To me, a German, this comment is nothing short of hilarious. Germans are usually stereoyped as boring, rude, humorless and, most important, rule-abiding.

However, when Merkel recently invited refugees into Germany, she broke an important Eurpean Union rule: The European country in which a refugee first lands has to take care of him and process his asylum request. Only if he is granted that, a refugee may receive a work license and can later obtain citizenship.

This is why Hungary is overwhelmed with handling the refugee crisis at the moment – the mostly Syrian people come from the East and try to cross  Hungary in order to make their way to Austria, Germany and Sweden, the wealthiest and most welcoming European states. Since Hungary is the first EU-state these refugees land in, Hungary is also in charge of registering all of them. When Merkel opened the border and took in thousands of unregistered refugees, she overrode Hungary’s authority.

So it is really not a surprise that the British think Germany has gone bloody insane. If Germany ignores rules now, what’s next? Cold tea?

While Germany does struggle to cope with the sheer amount of people streaming into the country, it is nothing compared to the struggles these people have been through. It’s not our duty as a wealthy country to help where help is needed; it is our duty as human beings.
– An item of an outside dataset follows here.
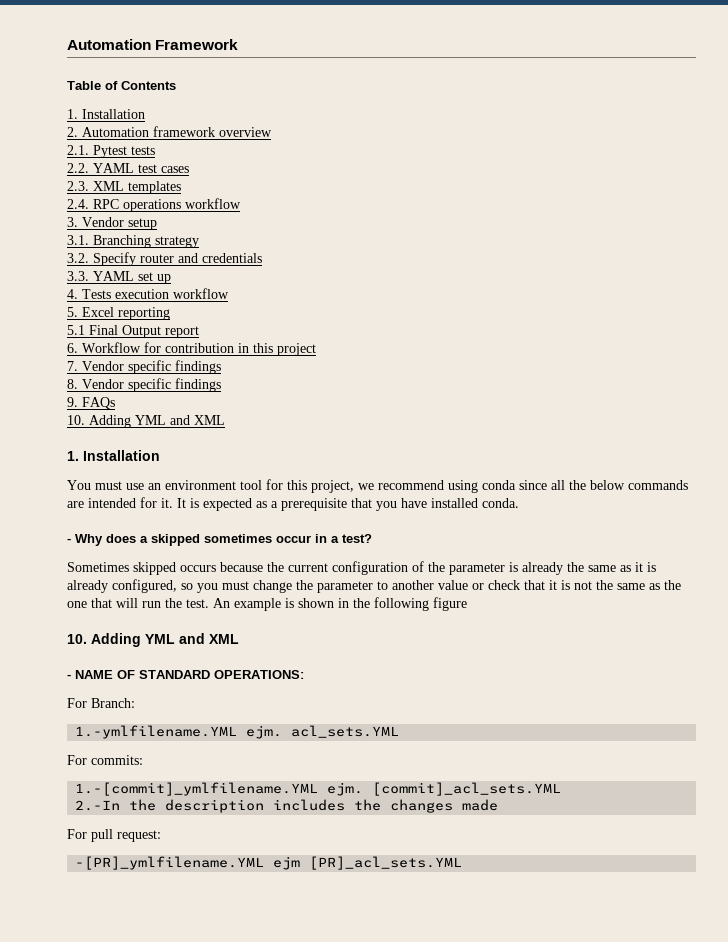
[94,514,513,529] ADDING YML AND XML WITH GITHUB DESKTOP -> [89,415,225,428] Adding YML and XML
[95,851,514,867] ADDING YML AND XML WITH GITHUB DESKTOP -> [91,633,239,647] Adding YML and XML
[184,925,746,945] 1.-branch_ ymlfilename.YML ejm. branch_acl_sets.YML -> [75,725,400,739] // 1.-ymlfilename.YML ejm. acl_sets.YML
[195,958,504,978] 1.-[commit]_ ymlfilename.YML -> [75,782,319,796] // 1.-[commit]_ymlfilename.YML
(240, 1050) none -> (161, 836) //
No matter how inconvenient this situation is to us, there should be no questions about whether or not we do it. If a life can be saved, there is absolutely no excuse not to do it.

While Germany surprised me pleasantly with its willingsness to take care of people in need, unfortunately there is also a right-wing movement stretching across Europe, concentrating in Eastern Europe – specifically in Hungary. While this has been a problem in the past, the increase of people fleeing from war and hunger has consequently led to a rise in the popularity of nationalist and xenophobic groups and parties.
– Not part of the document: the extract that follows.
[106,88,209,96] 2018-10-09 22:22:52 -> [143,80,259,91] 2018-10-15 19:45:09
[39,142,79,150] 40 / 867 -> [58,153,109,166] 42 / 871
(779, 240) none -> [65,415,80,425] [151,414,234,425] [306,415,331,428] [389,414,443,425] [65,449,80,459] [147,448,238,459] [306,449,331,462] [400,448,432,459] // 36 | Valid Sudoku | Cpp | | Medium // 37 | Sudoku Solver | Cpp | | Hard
This is a problem Europe needs to tackle as soon as possible – and if possible, other countries too. Australia’s former Primer Minister Tony Abbott, for example, has promised to take in 12,000 Syrian refugees. Europe is getting overwhelmed. Germany already restricted the open Austrian-German border again because it lacks the manpower to deal with the amount of people. This must be a temporary occurence. Europe has to continue taking refugees in.